• PROBLEM TO WORK ON: Present as a numbered list the part of the rows that opens with the line containing "What is the largest slice in the pie chart?" and closes with the line containing "What is the change", both lines included. Omit blank lines and leave the pictures out.

• RECORDS SHOWN:
----------------------------------------
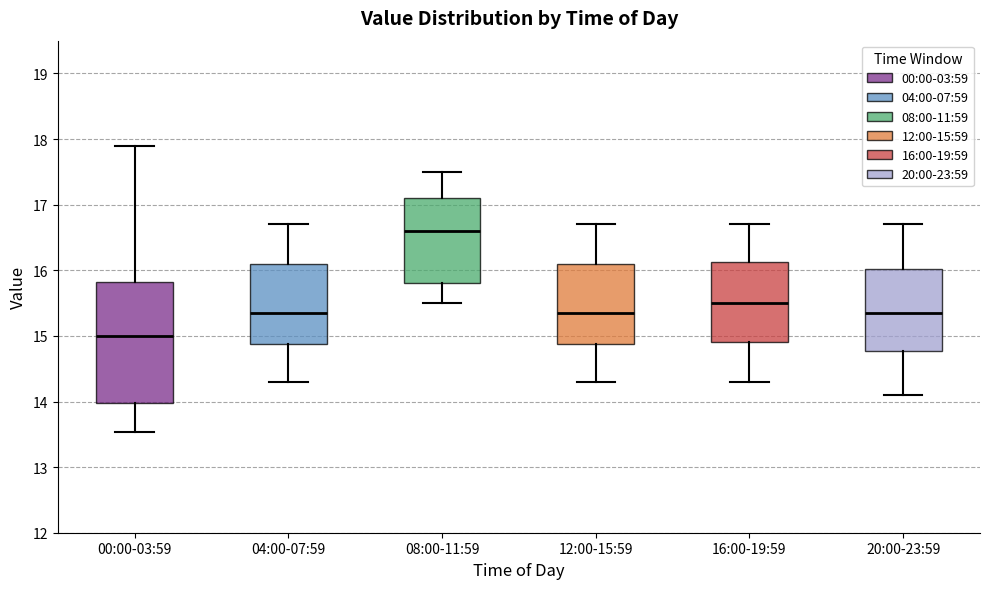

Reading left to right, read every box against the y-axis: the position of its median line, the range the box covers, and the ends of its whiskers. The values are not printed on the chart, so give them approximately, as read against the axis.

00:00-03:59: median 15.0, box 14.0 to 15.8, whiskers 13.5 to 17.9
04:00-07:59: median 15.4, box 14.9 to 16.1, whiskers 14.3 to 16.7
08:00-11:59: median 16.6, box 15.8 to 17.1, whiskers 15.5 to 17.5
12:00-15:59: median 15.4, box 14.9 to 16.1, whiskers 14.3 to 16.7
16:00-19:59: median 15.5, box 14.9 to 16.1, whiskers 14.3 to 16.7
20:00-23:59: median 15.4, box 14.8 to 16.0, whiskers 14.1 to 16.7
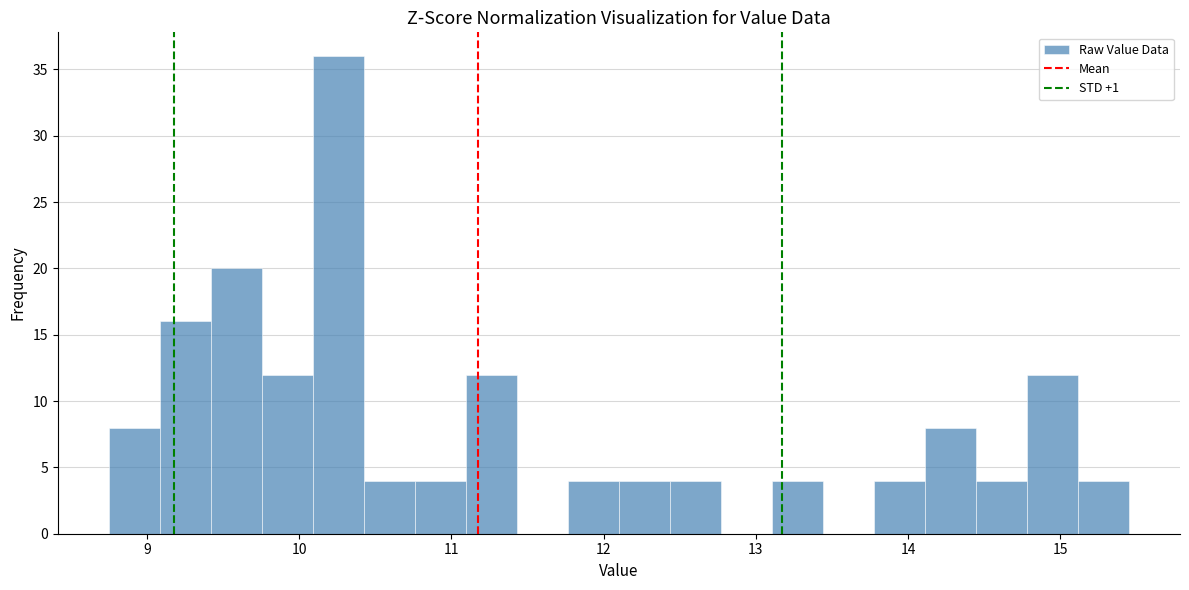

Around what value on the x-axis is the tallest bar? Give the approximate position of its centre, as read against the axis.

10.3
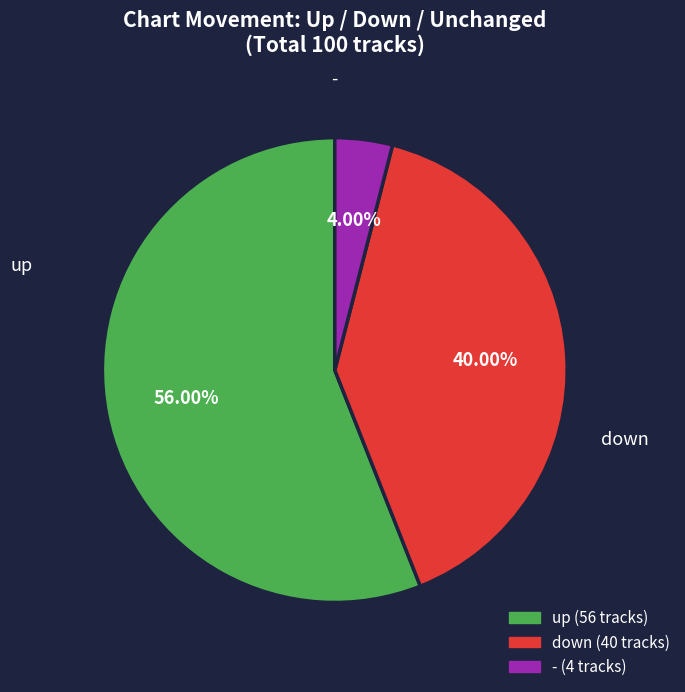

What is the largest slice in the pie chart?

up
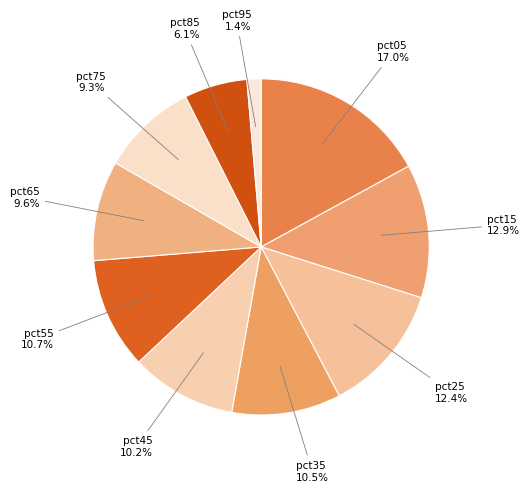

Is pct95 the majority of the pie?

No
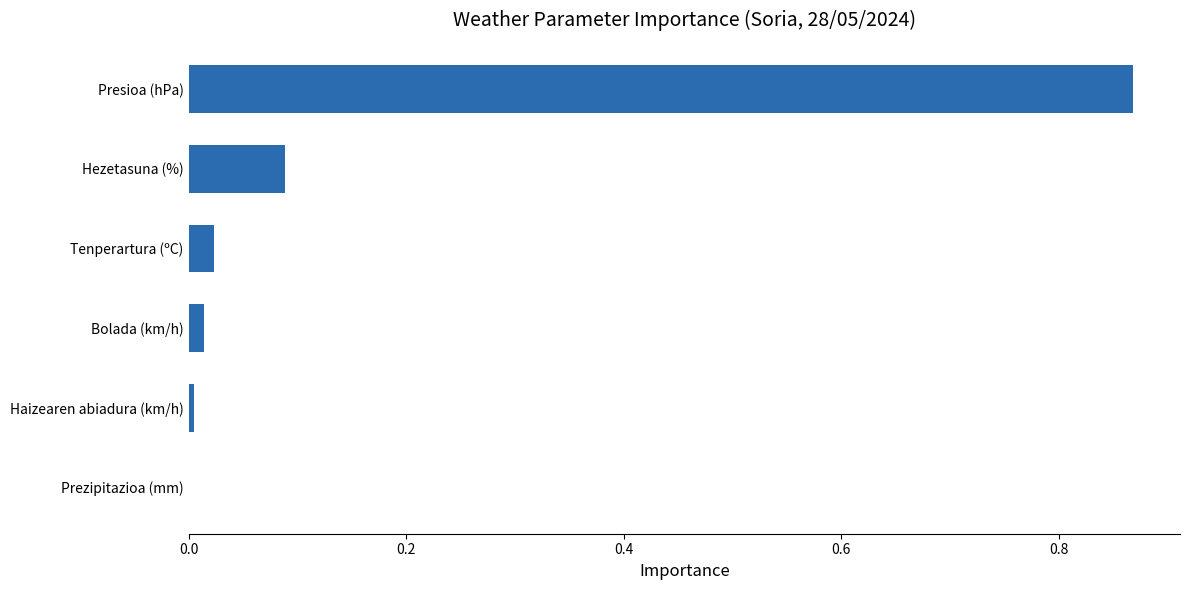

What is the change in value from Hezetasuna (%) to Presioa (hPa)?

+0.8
----------------------------------------
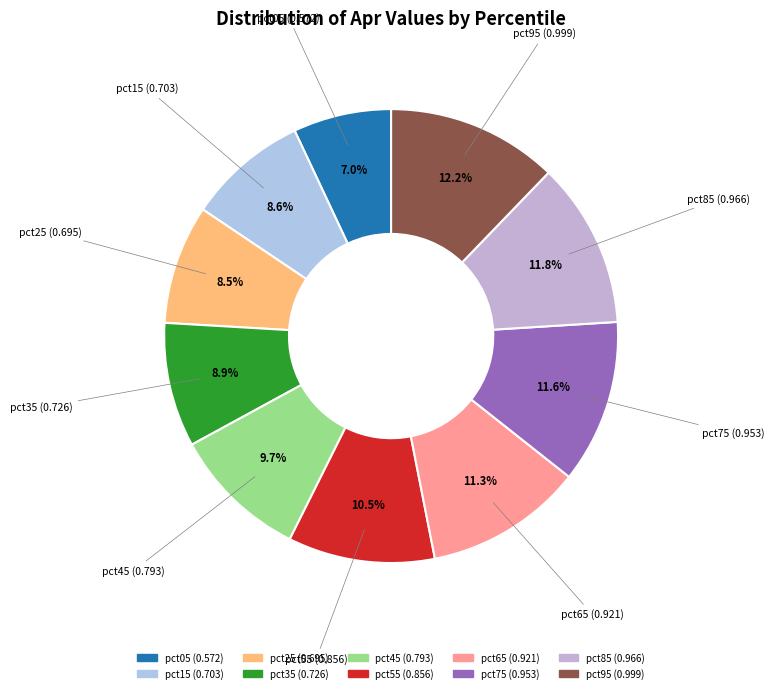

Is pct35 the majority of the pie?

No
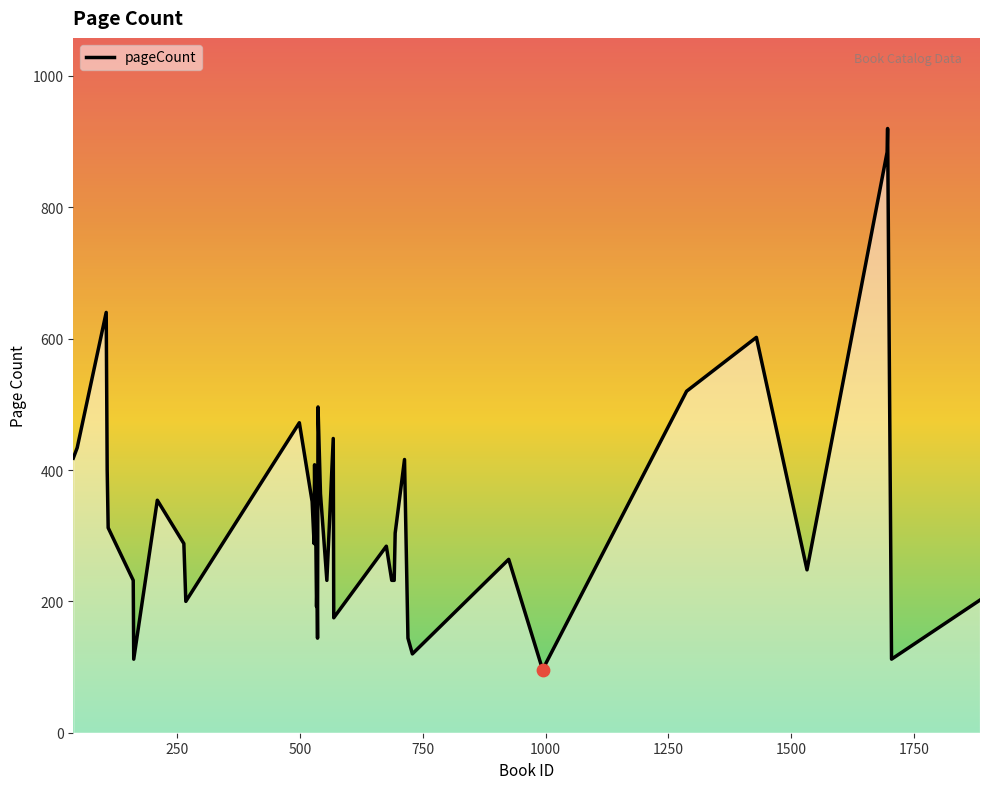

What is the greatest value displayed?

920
----------------------------------------
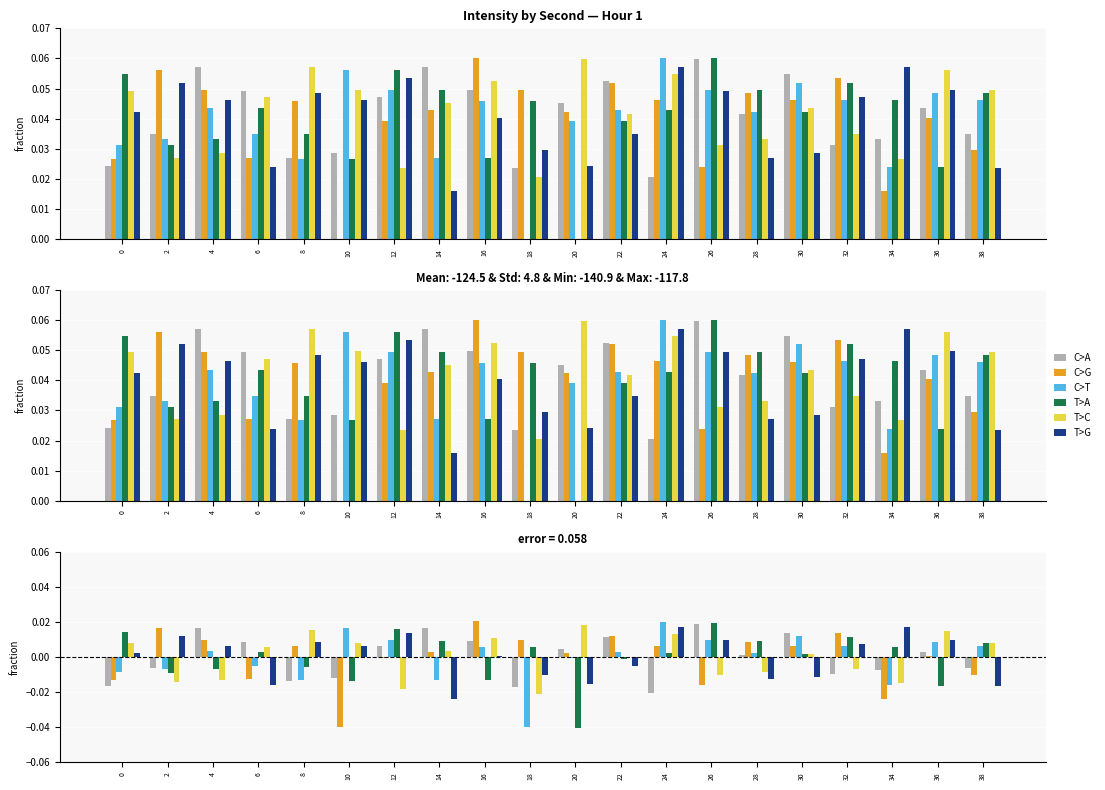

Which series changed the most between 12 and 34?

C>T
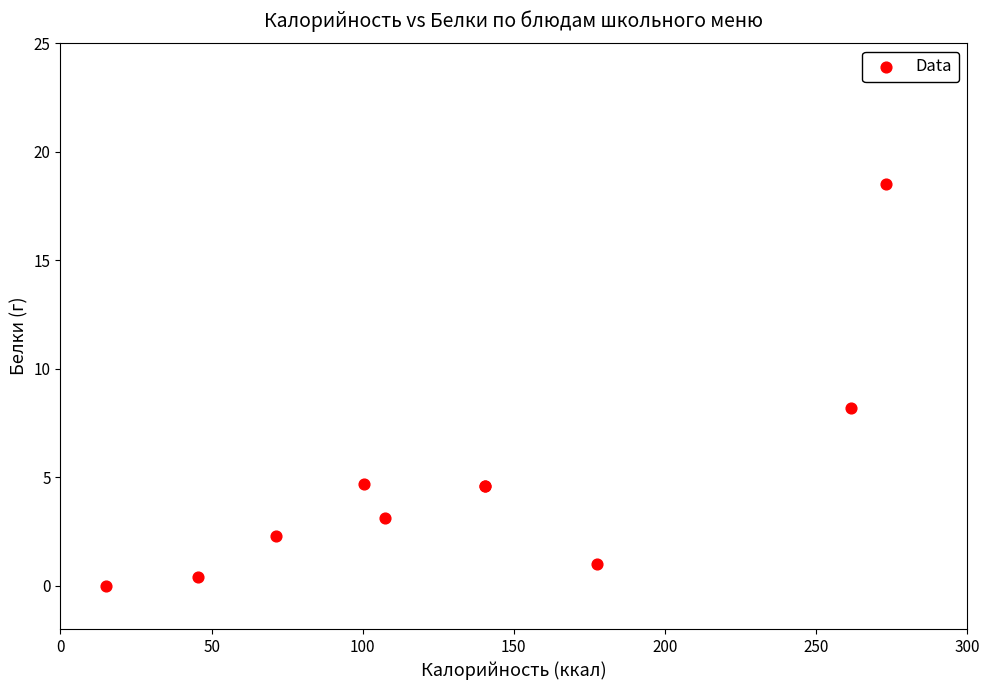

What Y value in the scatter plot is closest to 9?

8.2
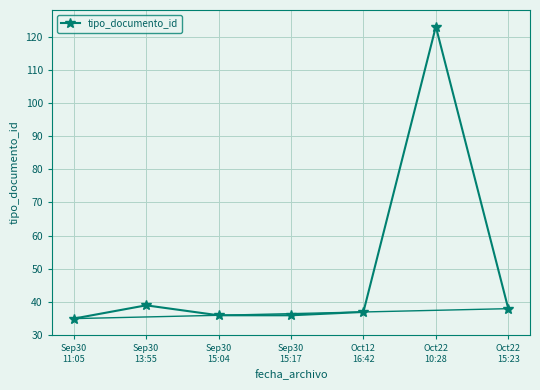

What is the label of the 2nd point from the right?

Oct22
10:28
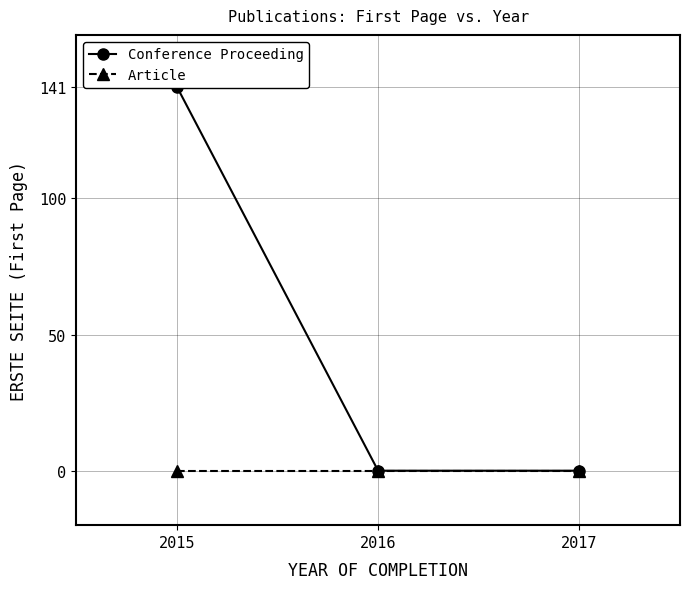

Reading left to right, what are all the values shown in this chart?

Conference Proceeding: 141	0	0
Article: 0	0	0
----------------------------------------
• WORKED SOLUTION:
1. What is the largest slice in the pie chart?
2. up
3. Is pct95 the majority of the pie?
4. No
5. What is the change in value from Hezetasuna (%) to Presioa (hPa)?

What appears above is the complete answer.